AWS Cognito Service as a Single User Database
All Web Portal users are managed via AWS Cognito bundles, the service created especially for user management. The main reason to use Cognito was the fact that AWS IoT supports connections via WebSocket with authentication through Cognito service.
Under the hood of the database, ClearScale has implemented a full integration of AWS Cognito with Web Portal’s user admin interface, including AWS AIM Roles/policy management, linking with AWS Identity, linking with IoT access rules, etc.
Multi Customer Access Model
The web portal was built utilizing modern technologies like Angular, RxJs, HTML5, WebSockets, and so on. As far as monitoring and management of the system working directly with IoT from a web browser, the security engine was implemented on top of AWS Cloud infrastructure using AWS IoT security rules, AWS Cognito Users, and AIM roles to protect connections only for authorized users with authentications control, which are based on user roles and granted rights to devices groups.
QMI Manufacturing needed the ability to use the system with multiple independent customers, so the access control system takes care of customer isolation. Based on the same tree structure of device groups, every customer has their own “root devices group” ability to create their own devices’ hierarchy and manage the users to work with and monitor the devices.

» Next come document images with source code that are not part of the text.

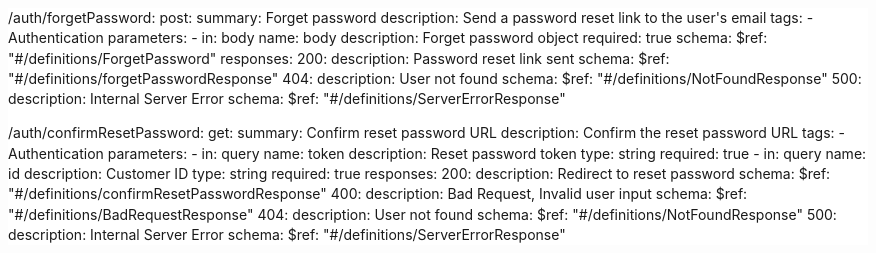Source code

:   /auth/forgetPassword:
    post:
      summary: Forget password
      description: Send a password reset link to the user's email
      tags:
        - Authentication
      parameters:
        - in: body
          name: body
          description: Forget password object
          required: true
          schema:
            $ref: "#/definitions/ForgetPassword"
      responses:
        200:
          description: Password reset link sent
          schema:
            $ref: "#/definitions/forgetPasswordResponse"
        404:
          description: User not found
          schema:
            $ref: "#/definitions/NotFoundResponse"
        500:
          description: Internal Server Error
          schema:
            $ref: "#/definitions/ServerErrorResponse"

  /auth/confirmResetPassword:
    get:
      summary: Confirm reset password URL
      description: Confirm the reset password URL
      tags:
        - Authentication
      parameters:
        - in: query
          name: token
          description: Reset password token
          type: string
          required: true
        - in: query
          name: id
          description: Customer ID
          type: string
          required: true
      responses:
        200:
          description: Redirect to reset password
          schema:
            $ref: "#/definitions/confirmResetPasswordResponse"
        400:
          description: Bad Request, Invalid user input
          schema:
            $ref: "#/definitions/BadRequestResponse"
        404:
          description: User not found
          schema:
            $ref: "#/definitions/NotFoundResponse"
        500:
          description: Internal Server Error
          schema:
            $ref: "#/definitions/ServerErrorResponse"
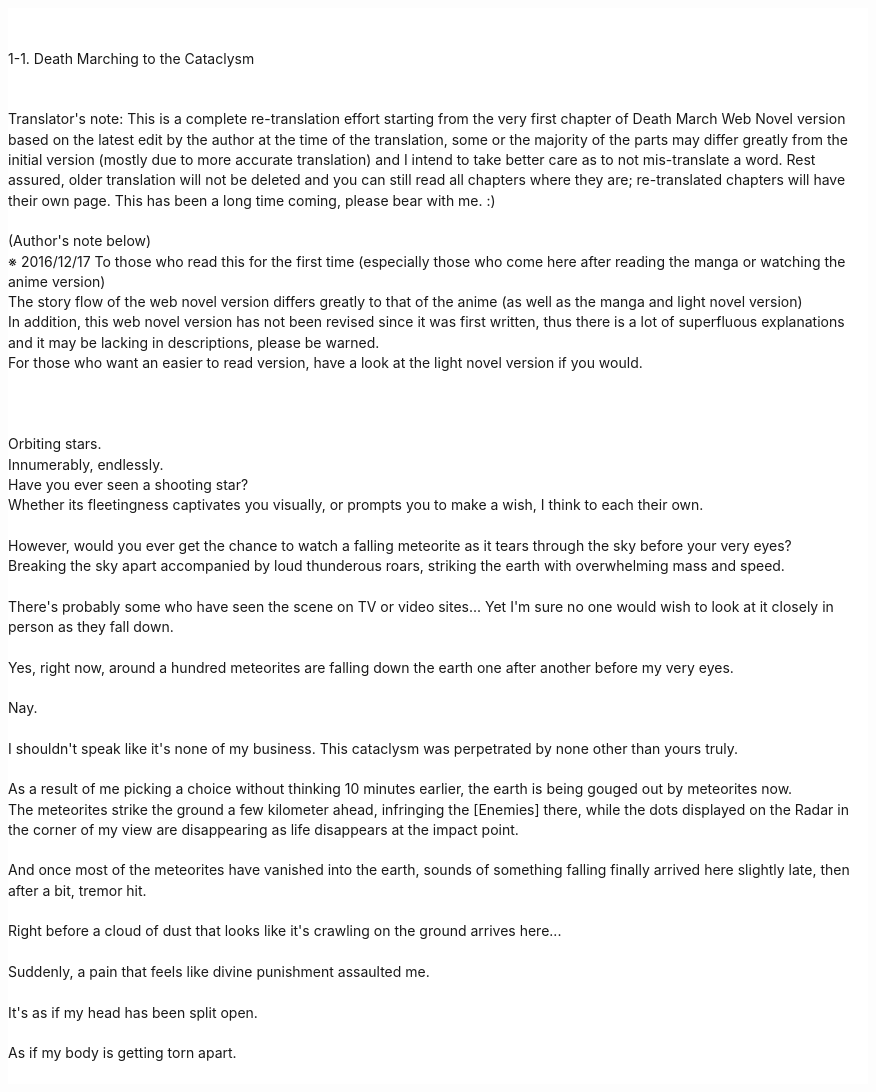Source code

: <br/>
<br/>
1-1. Death Marching to the Cataclysm<br/>
<br/>
 <br/>
Translator's note: This is a complete re-translation effort starting from the very first chapter of Death March Web Novel version based on the latest edit by the author at the time of the translation, some or the majority of the parts may differ greatly from the initial version (mostly due to more accurate translation) and I intend to take better care as to not mis-translate a word. Rest assured, older translation will not be deleted and you can still read all chapters where they are; re-translated chapters will have their own page. This has been a long time coming, please bear with me. :)<br/>
<br/>
(Author's note below)<br/>
※ 2016/12/17 To those who read this for the first time (especially those who come here after reading the manga or watching the anime version)<br/>
The story flow of the web novel version differs greatly to that of the anime (as well as the manga and light novel version)<br/>
In addition, this web novel version has not been revised since it was first written, thus there is a lot of superfluous explanations and it may be lacking in descriptions, please be warned.<br/>
For those who want an easier to read version, have a look at the light novel version if you would.<br/>
<br/>
<br/>
<br/>
Orbiting stars.<br/>
Innumerably, endlessly.<br/>
Have you ever seen a shooting star?<br/>
Whether its fleetingness captivates you visually, or prompts you to make a wish, I think to each their own.<br/>
<br/>
However, would you ever get the chance to watch a falling meteorite as it tears through the sky before your very eyes?<br/>
Breaking the sky apart accompanied by loud thunderous roars, striking the earth with overwhelming mass and speed.<br/>
<br/>
There's probably some who have seen the scene on TV or video sites... Yet I'm sure no one would wish to look at it closely in person as they fall down.<br/>
<br/>
Yes, right now, around a hundred meteorites are falling down the earth one after another before my very eyes.<br/>
<br/>
Nay.<br/>
<br/>
I shouldn't speak like it's none of my business. This cataclysm was perpetrated by none other than yours truly.<br/>
<br/>
As a result of me picking a choice without thinking 10 minutes earlier, the earth is being gouged out by meteorites now.<br/>
The meteorites strike the ground a few kilometer ahead, infringing the [Enemies] there, while the dots displayed on the Radar in the corner of my view are disappearing as life disappears at the impact point.<br/>
<br/>
And once most of the meteorites have vanished into the earth, sounds of something falling finally arrived here slightly late, then after a bit, tremor hit.<br/>
<br/>
Right before a cloud of dust that looks like it's crawling on the ground arrives here...<br/>
<br/>
Suddenly, a pain that feels like divine punishment assaulted me.<br/>
<br/>
It's as if my head has been split open.<br/>
<br/>
As if my body is getting torn apart.<br/>
<br/>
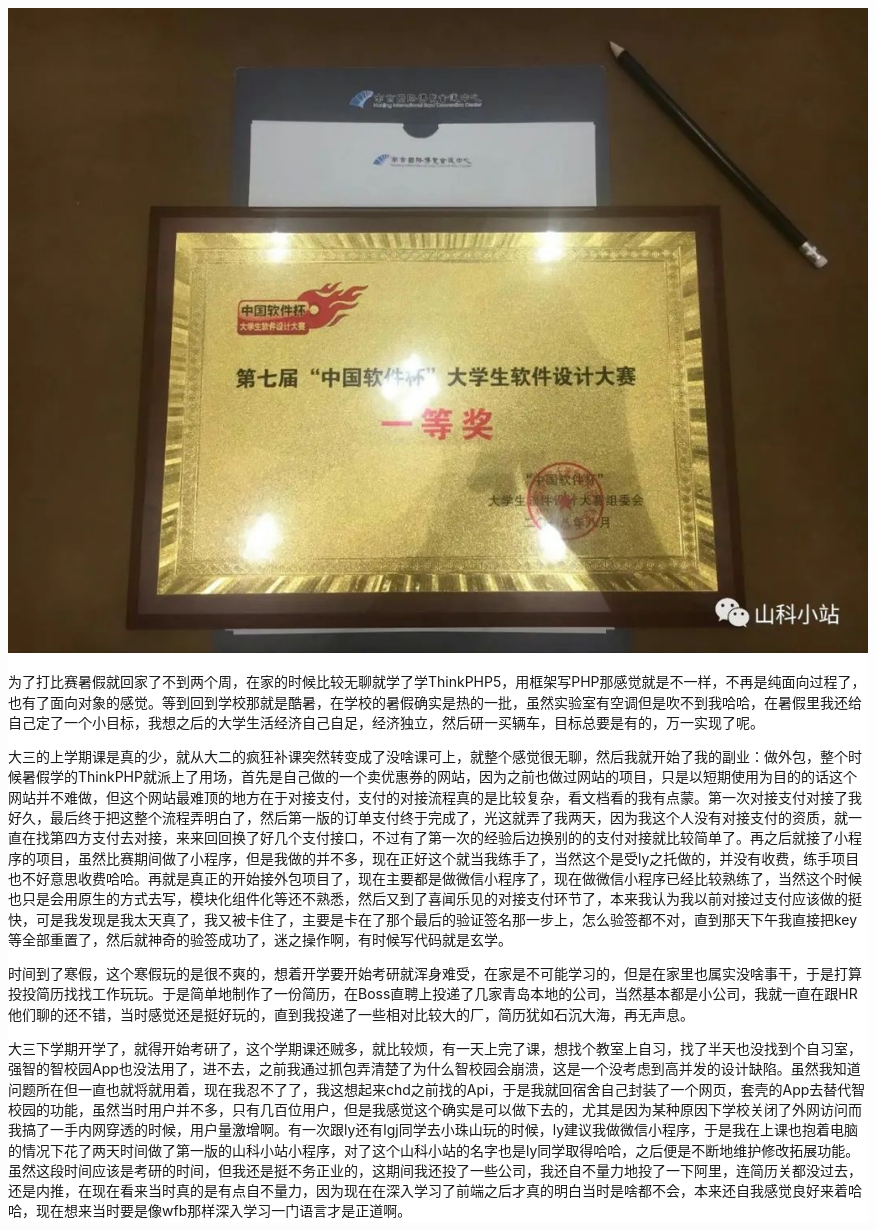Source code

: ![](screenshots/2022-11-26-16-03-21.jpg)

为了打比赛暑假就回家了不到两个周，在家的时候比较无聊就学了学ThinkPHP5，用框架写PHP那感觉就是不一样，不再是纯面向过程了，也有了面向对象的感觉。等到回到学校那就是酷暑，在学校的暑假确实是热的一批，虽然实验室有空调但是吹不到我哈哈，在暑假里我还给自己定了一个小目标，我想之后的大学生活经济自己自足，经济独立，然后研一买辆车，目标总要是有的，万一实现了呢。

大三的上学期课是真的少，就从大二的疯狂补课突然转变成了没啥课可上，就整个感觉很无聊，然后我就开始了我的副业：做外包，整个时候暑假学的ThinkPHP就派上了用场，首先是自己做的一个卖优惠券的网站，因为之前也做过网站的项目，只是以短期使用为目的的话这个网站并不难做，但这个网站最难顶的地方在于对接支付，支付的对接流程真的是比较复杂，看文档看的我有点蒙。第一次对接支付对接了我好久，最后终于把这整个流程弄明白了，然后第一版的订单支付终于完成了，光这就弄了我两天，因为我这个人没有对接支付的资质，就一直在找第四方支付去对接，来来回回换了好几个支付接口，不过有了第一次的经验后边换别的的支付对接就比较简单了。再之后就接了小程序的项目，虽然比赛期间做了小程序，但是我做的并不多，现在正好这个就当我练手了，当然这个是受ly之托做的，并没有收费，练手项目也不好意思收费哈哈。再就是真正的开始接外包项目了，现在主要都是做微信小程序了，现在做微信小程序已经比较熟练了，当然这个时候也只是会用原生的方式去写，模块化组件化等还不熟悉，然后又到了喜闻乐见的对接支付环节了，本来我认为我以前对接过支付应该做的挺快，可是我发现是我太天真了，我又被卡住了，主要是卡在了那个最后的验证签名那一步上，怎么验签都不对，直到那天下午我直接把key等全部重置了，然后就神奇的验签成功了，迷之操作啊，有时候写代码就是玄学。

时间到了寒假，这个寒假玩的是很不爽的，想着开学要开始考研就浑身难受，在家是不可能学习的，但是在家里也属实没啥事干，于是打算投投简历找找工作玩玩。于是简单地制作了一份简历，在Boss直聘上投递了几家青岛本地的公司，当然基本都是小公司，我就一直在跟HR他们聊的还不错，当时感觉还是挺好玩的，直到我投递了一些相对比较大的厂，简历犹如石沉大海，再无声息。

大三下学期开学了，就得开始考研了，这个学期课还贼多，就比较烦，有一天上完了课，想找个教室上自习，找了半天也没找到个自习室，强智的智校园App也没法用了，进不去，之前我通过抓包弄清楚了为什么智校园会崩溃，这是一个没考虑到高并发的设计缺陷。虽然我知道问题所在但一直也就将就用着，现在我忍不了了，我这想起来chd之前找的Api，于是我就回宿舍自己封装了一个网页，套壳的App去替代智校园的功能，虽然当时用户并不多，只有几百位用户，但是我感觉这个确实是可以做下去的，尤其是因为某种原因下学校关闭了外网访问而我搞了一手内网穿透的时候，用户量激增啊。有一次跟ly还有lgj同学去小珠山玩的时候，ly建议我做微信小程序，于是我在上课也抱着电脑的情况下花了两天时间做了第一版的山科小站小程序，对了这个山科小站的名字也是ly同学取得哈哈，之后便是不断地维护修改拓展功能。虽然这段时间应该是考研的时间，但我还是挺不务正业的，这期间我还投了一些公司，我还自不量力地投了一下阿里，连简历关都没过去，还是内推，在现在看来当时真的是有点自不量力，因为现在在深入学习了前端之后才真的明白当时是啥都不会，本来还自我感觉良好来着哈哈，现在想来当时要是像wfb那样深入学习一门语言才是正道啊。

This hybrid multi-tenant solution allows for alarms and triggers to be regional, while user access to devices remain customer-centered.
Also, self-management protection (as part of best practice of any user access management system implementation) was implemented, so an administrator can’t manage himself or another administrator of the same access level. The root administrator can be managed/created using AWS Web Console (Cognito) only.
The Common System Architecture Diagram
Web Portal Screenshots
Devices page
Commands (Device Management) Menu
User Management Menu
Administration Area: Online Logging Monitor with Filtering
Administration Area: Backend Metrics Monitoring Page
Value Created
On their own, the QMI Manufacturing earthquake sensors are simply data-gathering devices; they are not fully capable of understanding the significance of how the data from each sensor fits into a larger picture of earthquake activity in the region. By leveraging AWS IoT services and deploying the solution on the AWS platform, ClearScale was able to provide a backbone to the entire sensor network and allow the data to be aggregated and analyzed efficiently in a centralized manner.
In addition, the Web application with user interface that was delivered to QMI Manufacturing gave the company the ability to streamline its management of the devices that would have been impractical to execute had the individual sensors not been aggregating the data in a single IoT location. This also provided a market advantage to QMI Manufacturing by giving them the opportunity to showcase how a widely distributed sensor network can provide detailed temblor data which can then be analyzed and used for early-warning scenarios and, in turn, provide a competitive market advantage and greater market saturation.